6. Pemukiman di sembarang tempat
Pengaruh
pertambahan penduduk di lingkungan perkotaan terhadap kehidupan
masyarakat, dapat bersifat positif bersifat negatif. Yang paling banyak
disoroti oleh para perencana kota adalah pengaruh negatif pertambahan
penduduk, antara lain terbentuknya pemukiman kumuh, yang sering disebut
sebagai slum area. Daerah ini sering dipandang potensial menimbulkan
banyak masalah perkotaan, karena dapat merupakan sumber timbulnya
berbagai perilaku menyimpang, seperti kejahatan, dan sumber penyakit
sosial lainnya. Disamping itu, Mc Gee (1971) memandang bahwa perpindahan
penduduk ke kota sering mengakibatkan urban berlebih yang pada akhirnya
menimbulkan banyak masalah yang berhubungan dengan pengangguran,
ketidakpuasan di bidang sosial dan ekonomi. Contoh : Pemukiman di
pinggir kali, di sekitar rel kereta api, dll.
7. Diskriminasi dan sara
Sampai
saat ini para pelaku diskriminasi dan SARA masih terbilang kurang
terkena dampak hukum di Indonesia, makanya bisa dilakukan terus-menerus
dan berkelanjutan. Tragedi 13-15 Mei 1998 yang terjadi merupakan
peristiwa politik yang sadis, kejam dan melanggar Hak Asasi Manusia.

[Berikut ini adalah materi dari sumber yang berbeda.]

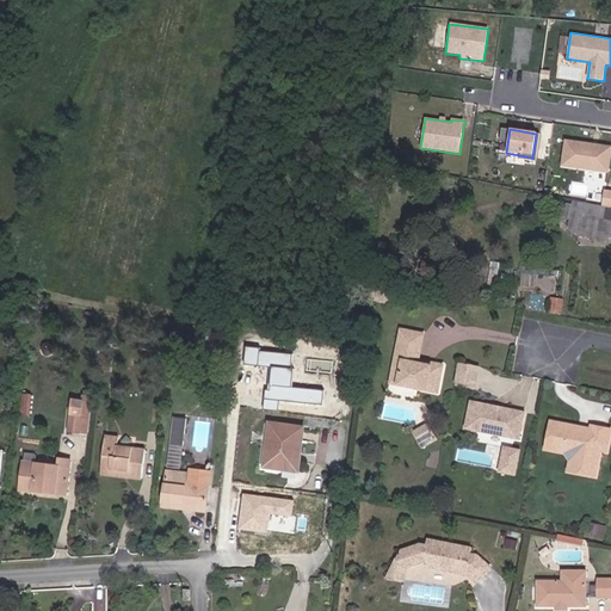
[(610,162),(610,146),(565,140),(560,167),(610,174),(610,162)]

Tragedi tersebut tentunya tidak berhenti hanya sebagai problematika
rasial, tapi telah menjadi momentum pembenaran bagi lahirnya peristiwa
kekerasan-kekerasan berikutnya. Peristiwa Trisakti, Semanggi I dan II,
Ketapang, Kupang, Aceh, Maluku, Papua, Kalimantan Barat, Poso, Makassar,
Medan, Mataram, Yogyakarta, Yayasan Doulos, Banyuwangi, dan banyak lagi
lainnya, hanya dilihat sebagai peristiwa politik yang layak disesalkan,
tapi tidak untuk dituntaskan penyelesaian hukumnya.
8. Pengemis
Tindakan
tegas yang dilakukan Dinas Sosial terhadap pemberi sedekah kepada
pengemis di jalan sesuai dengan Perda Nomor 8 tahun 2007 tentang
Ketertiban Umum. Sanksi yang tercantum dalam perda cukup berat, kurungan
tiga bulan atau denda maksimal Rp 20 juta. Dan untuk si pemberi sedekah
akan didenda Rp 300 ribu.Operasi penertiban sosial sudah menjadi agenda
Dinas Sosial dalam menekan angka pengemis jalanan yang terus meningkat
tiap tahunnya, terutama menjelang puasa dan Lebaran.
9. Kelakuan para pejabat
Contoh
: Sebanyak 75 mobil dinas anggota DPRD DKI Jakarta masa jabatan
2004-2009 belum dikembalikan ke Pemerintah Provinsi DKI Jakarta.
Padahal, para wakil rakyat itu sudah mengakhiri masa jabatannya pada
Selasa (25/8). Para anggota Dewan kecuali empat pimpinan Dewan diberi
fasilitas berupa mobil dinas Toyota Altis tahun 2007. Mobil itu dibeli
dengan menggunakan APBD DKI dan berfungsi sebagai mobil operasional.
Jadi, begitu anggota Dewan berhenti, mereka wajib mengembalikan mobil
tersebut.
Masih banyak lagi sebenarnya seperti : Tidur saat rapat
paripurna, kasus suap dan korupsi, berkelahi sampai video porno, kalau
semuanya dibahas satu persatu tidak akan cukup. Setidaknya itulah
gambaran negatif kelakuan para pejabat yang tidak perlu ditiru.